(Provided material):
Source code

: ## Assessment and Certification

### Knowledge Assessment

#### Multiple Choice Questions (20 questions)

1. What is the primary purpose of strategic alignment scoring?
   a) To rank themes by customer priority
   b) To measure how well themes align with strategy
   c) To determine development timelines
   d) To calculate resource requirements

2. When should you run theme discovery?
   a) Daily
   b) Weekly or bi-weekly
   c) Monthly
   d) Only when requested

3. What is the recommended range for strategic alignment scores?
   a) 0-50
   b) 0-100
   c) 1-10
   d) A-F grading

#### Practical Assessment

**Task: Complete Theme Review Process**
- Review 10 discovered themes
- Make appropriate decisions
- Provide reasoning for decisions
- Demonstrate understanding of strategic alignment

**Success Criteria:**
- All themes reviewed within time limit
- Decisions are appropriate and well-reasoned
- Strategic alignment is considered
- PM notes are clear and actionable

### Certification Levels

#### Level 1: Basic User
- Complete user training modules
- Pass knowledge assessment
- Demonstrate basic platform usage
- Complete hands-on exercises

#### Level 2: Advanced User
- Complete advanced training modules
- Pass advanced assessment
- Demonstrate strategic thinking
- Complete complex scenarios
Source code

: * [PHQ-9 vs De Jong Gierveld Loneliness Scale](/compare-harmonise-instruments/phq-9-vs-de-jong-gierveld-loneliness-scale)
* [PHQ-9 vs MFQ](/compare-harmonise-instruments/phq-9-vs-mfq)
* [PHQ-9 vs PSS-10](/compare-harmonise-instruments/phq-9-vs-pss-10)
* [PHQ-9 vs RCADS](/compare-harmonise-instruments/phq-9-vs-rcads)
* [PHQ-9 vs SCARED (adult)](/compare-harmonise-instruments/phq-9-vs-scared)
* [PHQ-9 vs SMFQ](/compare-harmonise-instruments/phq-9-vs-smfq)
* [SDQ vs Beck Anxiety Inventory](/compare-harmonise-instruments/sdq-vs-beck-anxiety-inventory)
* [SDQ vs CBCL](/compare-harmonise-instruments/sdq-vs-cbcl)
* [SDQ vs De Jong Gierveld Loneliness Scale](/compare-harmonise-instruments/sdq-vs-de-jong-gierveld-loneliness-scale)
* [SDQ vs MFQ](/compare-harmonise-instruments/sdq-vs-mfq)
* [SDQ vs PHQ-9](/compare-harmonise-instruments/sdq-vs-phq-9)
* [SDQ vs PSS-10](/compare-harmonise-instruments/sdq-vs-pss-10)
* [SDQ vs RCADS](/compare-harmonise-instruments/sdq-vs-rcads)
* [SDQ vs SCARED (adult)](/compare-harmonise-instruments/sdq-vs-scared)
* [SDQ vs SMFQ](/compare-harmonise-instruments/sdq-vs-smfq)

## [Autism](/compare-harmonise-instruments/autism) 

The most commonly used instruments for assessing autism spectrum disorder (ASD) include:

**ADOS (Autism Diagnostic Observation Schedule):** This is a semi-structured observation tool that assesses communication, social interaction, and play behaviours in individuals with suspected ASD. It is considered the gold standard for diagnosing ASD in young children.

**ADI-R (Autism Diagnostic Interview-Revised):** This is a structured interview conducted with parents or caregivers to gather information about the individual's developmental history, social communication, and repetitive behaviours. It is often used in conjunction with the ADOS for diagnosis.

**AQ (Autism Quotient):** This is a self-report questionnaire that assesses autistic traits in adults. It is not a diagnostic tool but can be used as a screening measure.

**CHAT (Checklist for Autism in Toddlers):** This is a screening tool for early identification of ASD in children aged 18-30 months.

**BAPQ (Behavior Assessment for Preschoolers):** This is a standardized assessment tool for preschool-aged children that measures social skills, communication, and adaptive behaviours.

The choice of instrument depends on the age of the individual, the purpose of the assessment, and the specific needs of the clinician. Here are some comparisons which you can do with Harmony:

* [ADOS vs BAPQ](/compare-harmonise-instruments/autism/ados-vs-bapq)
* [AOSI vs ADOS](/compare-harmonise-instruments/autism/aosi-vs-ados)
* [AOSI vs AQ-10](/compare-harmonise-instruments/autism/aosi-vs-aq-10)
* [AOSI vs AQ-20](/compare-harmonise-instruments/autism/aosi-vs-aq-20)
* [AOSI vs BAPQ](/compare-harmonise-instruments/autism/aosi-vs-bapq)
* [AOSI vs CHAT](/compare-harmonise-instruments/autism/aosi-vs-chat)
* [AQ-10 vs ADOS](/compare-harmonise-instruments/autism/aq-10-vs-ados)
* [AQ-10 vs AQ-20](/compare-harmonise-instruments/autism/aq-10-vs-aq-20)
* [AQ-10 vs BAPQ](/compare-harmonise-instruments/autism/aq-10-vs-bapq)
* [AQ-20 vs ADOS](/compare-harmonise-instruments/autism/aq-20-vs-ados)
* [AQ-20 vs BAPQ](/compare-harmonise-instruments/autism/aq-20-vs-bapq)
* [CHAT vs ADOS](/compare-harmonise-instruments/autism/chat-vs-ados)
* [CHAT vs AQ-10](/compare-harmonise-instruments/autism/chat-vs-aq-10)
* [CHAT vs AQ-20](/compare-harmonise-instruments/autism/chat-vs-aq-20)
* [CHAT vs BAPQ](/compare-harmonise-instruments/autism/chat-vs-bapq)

(Task directions): Repeat word for word the stretch of the listing from the line containing "a screening measure." through the line containing "The choice of", including both of those lines.

(Response box):
**AQ (Autism Quotient):** This is a self-report questionnaire that assesses autistic traits in adults. It is not a diagnostic tool but can be used as a screening measure.

**CHAT (Checklist for Autism in Toddlers):** This is a screening tool for early identification of ASD in children aged 18-30 months.

**BAPQ (Behavior Assessment for Preschoolers):** This is a standardized assessment tool for preschool-aged children that measures social skills, communication, and adaptive behaviours.

The choice of instrument depends on the age of the individual, the purpose of the assessment, and the specific needs of the clinician. Here are some comparisons which you can do with Harmony:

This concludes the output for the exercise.